Mr. Gold rested on his cane. "As agreed at the town hall meeting, I'm prepared to surrender all items to their rightful owners. But if I acquired an item in a deal—either here or in the Enchanted Forest—then that item is mine."

Dr. Hopper stared down at his scuffed brown loafers, the picture of shame and misery.

"Unlike Smee, however," Mr. Gold continued, "you've never cheated me. You're welcome to strike a new bargain. To tell you the truth, I'd made the deal in the first place with the expectation of renegotiating at a future time."
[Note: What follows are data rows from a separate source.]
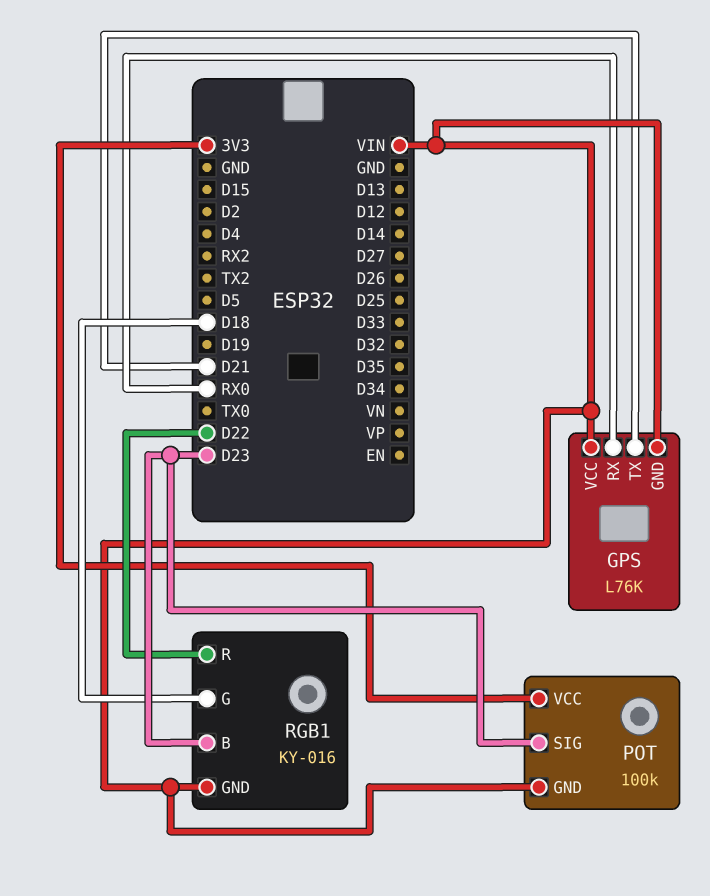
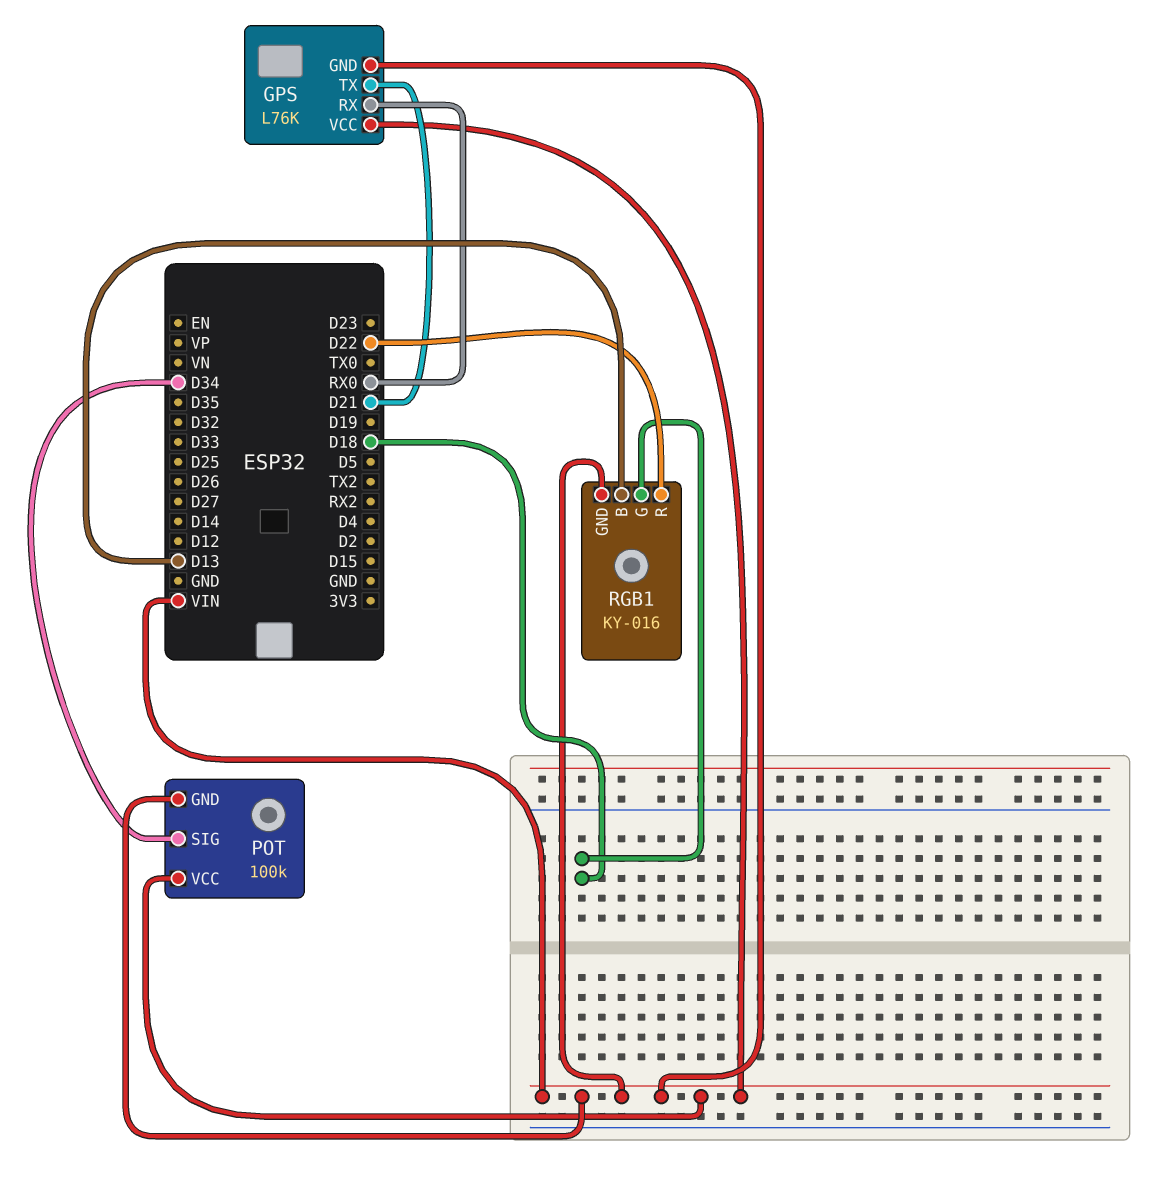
POT pin SIG: D23 -> D34
POT pin VCC: 3V3 -> VIN
RGB1 pin B: D23 -> D13

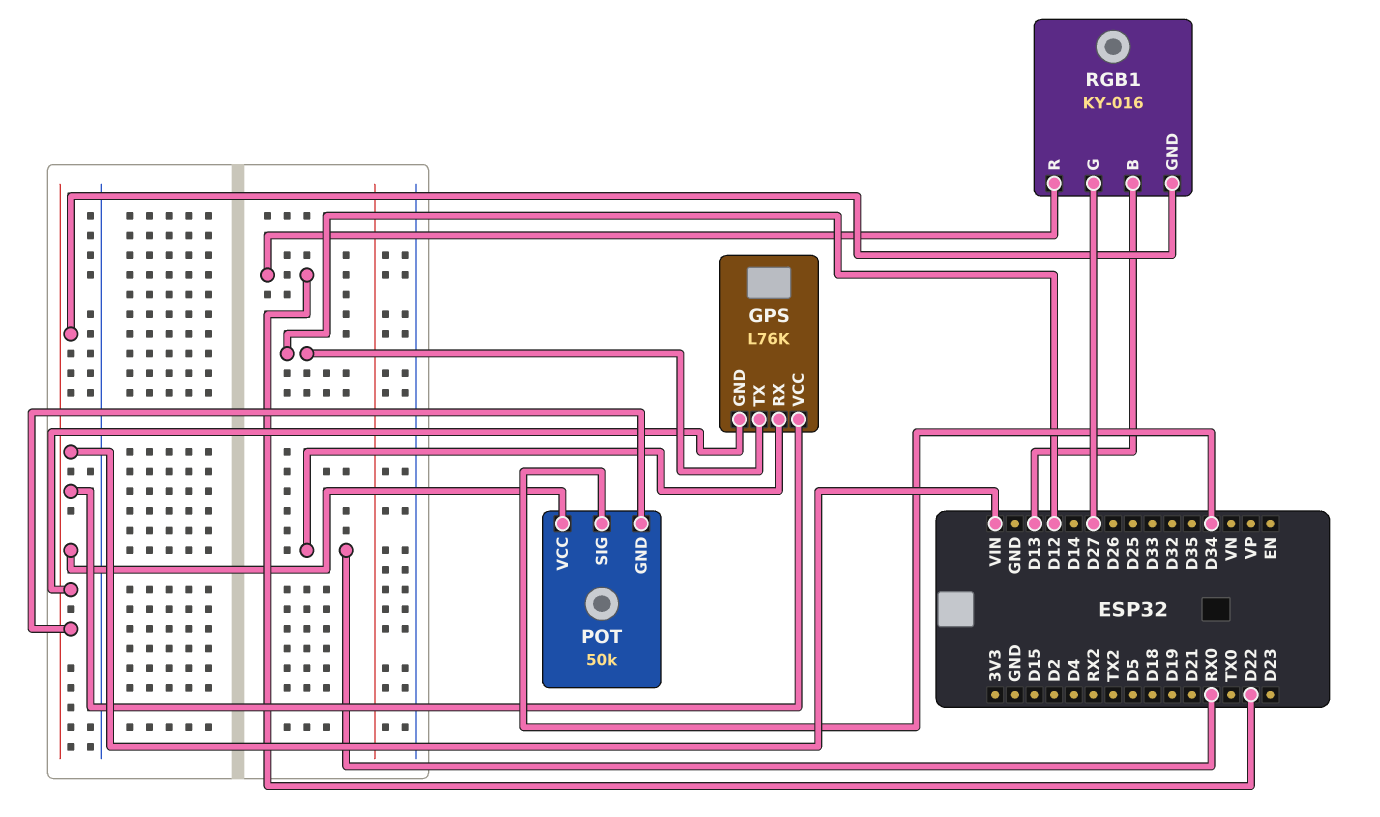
GPS pin TX: D21 -> D12
POT: 100k -> 50k
RGB1 pin G: D18 -> D27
Slowly, Dr. Hopper raised his head to look at Mr. Gold. "Renegotiating? You mean they—they didn't have to stay wooden?"

"My potion was designed to render its recipients inanimate, not dead. I'd thought that after one night of guilt you'd come running to me, begging to have your mum and dad back. Imagine my surprise when I followed your trace to that cottage and found—not your troublesome parents—but these two strangers."

Clamping his umbrella to his chest, Dr. Hopper mumbled, "My parents. They—they were pulling the fairy potion con on—on a young peasant couple. They—they switched the bottles."

Mr. Gold chuckled. "Ah. Your parents were sly ones, weren't they?" If ever there were an example of perverted true love, surely the doctor's parents were it.  He swept his hand toward the wooden figures. "If I'd known their names, I could have reanimated them to human form—as if nothing had ever happened. Imagine my greater surprise when I lost your trace on a fence rail and couldn't ask you."

Dr. Hopper banged his umbrella against his forehead. "Stupid. Stupid. Stupid. You told me you'd collect them, but I—I was too ashamed to seek you out. Damn me. All you needed was—was their names?"

"And a price. You were an excellent sneak thief. Your parents taught you well. I'd have asked you for a favor."

Dr. Hopper dashed up to Mr. Gold and leaned forward to earnestly search his face. "They're Geppetto's mother and father, Stephen and Donna Polendina. If you make them human again, I'll steal anything—anything you want."